O embaixador Carlos Sérgio Sobral Duarte, do Ministério das Relações Exteriores, destacou que o protecionismo dos países desenvolvidos e as afinidades histórico-culturais do Brasil com a África contribuem para ampliar as parcerias. Ele ressaltou as oportunidades econômicas e comerciais no continente africano, que possui 1,5 bilhões de habitantes, sendo mais de 60% com menos de 25 anos.

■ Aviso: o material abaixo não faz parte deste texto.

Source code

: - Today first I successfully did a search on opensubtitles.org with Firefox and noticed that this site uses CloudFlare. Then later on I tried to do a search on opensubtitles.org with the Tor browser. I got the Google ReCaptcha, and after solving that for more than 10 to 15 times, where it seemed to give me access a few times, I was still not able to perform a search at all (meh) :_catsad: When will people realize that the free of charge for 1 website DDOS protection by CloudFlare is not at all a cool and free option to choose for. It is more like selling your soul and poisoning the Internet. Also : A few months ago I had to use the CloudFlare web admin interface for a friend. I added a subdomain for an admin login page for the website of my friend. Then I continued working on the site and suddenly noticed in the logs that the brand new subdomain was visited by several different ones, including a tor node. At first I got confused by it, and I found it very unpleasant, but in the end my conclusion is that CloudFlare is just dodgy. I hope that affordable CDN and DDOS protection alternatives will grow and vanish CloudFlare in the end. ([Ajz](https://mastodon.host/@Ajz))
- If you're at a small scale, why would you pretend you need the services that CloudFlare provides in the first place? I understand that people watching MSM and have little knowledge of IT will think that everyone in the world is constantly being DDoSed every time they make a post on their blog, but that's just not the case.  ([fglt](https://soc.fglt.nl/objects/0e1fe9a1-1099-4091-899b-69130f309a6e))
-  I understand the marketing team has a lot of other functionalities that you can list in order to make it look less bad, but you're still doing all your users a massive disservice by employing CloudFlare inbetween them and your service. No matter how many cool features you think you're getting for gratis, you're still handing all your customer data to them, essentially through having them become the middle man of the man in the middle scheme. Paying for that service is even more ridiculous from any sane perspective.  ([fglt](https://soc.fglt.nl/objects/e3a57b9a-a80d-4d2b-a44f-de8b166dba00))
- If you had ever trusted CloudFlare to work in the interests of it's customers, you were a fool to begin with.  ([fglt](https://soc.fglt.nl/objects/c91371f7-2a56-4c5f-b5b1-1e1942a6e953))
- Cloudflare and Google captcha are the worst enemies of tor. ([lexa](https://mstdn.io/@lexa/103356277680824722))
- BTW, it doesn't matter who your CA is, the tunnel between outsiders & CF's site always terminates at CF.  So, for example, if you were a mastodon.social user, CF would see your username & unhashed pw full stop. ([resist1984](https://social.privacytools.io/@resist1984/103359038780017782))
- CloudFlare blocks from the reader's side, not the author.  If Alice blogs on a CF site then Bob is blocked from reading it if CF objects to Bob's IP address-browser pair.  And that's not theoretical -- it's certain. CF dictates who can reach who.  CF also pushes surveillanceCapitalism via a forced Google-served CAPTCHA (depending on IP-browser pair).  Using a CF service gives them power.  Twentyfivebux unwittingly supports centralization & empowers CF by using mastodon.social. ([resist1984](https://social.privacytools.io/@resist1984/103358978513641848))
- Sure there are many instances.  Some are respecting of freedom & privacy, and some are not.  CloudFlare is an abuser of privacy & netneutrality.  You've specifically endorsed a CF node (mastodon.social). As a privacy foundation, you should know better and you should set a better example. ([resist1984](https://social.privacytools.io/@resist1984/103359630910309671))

Para marcar o Dia da África, o Itamaraty realiza um seminário sobre parcerias entre os países, enquanto Lula participa do 1º Fórum de Reitores Brasil-África, organizado pelo Ministério da Educação.

Na cerimônia no Itamaraty, o embaixador de Camarões, Martin Agbor Mbeng, agradeceu o voto do Brasil na ONU para reconhecer a escravidão de africanos como um dos maiores crimes contra a humanidade. Ele destacou o potencial de instituições brasileiras como Fiocruz e Embrapa para colaborar com o continente africano.

Apesar da relação histórica, a África respondeu por apenas 5,70% do fluxo comercial do Brasil em 2025. O comércio com a África cresceu 52% desde 2020, mas ainda há espaço para expansão, conforme apontou o embaixador Carlos Sérgio Sobral Duarte.

A professora Elga Lessa de Almeida observou que as condições econômicas atuais são menos favoráveis para a integração Brasil-África, comparado aos primeiros governos de Lula. O presidente defende o retorno da atuação da Petrobras e do BNDES na África.

O Ministério da Ciência e Tecnologia anunciou o relançamento do Programa de Cooperação Afro-Brasileira em Ciência e Tecnologia ProÁfrica, com investimento de R$ 25 milhões. A ministra Luciana Santos destacou o compromisso do governo em aproximar as comunidades científicas e desenvolver soluções inovadoras para desafios comuns ao Brasil e à África.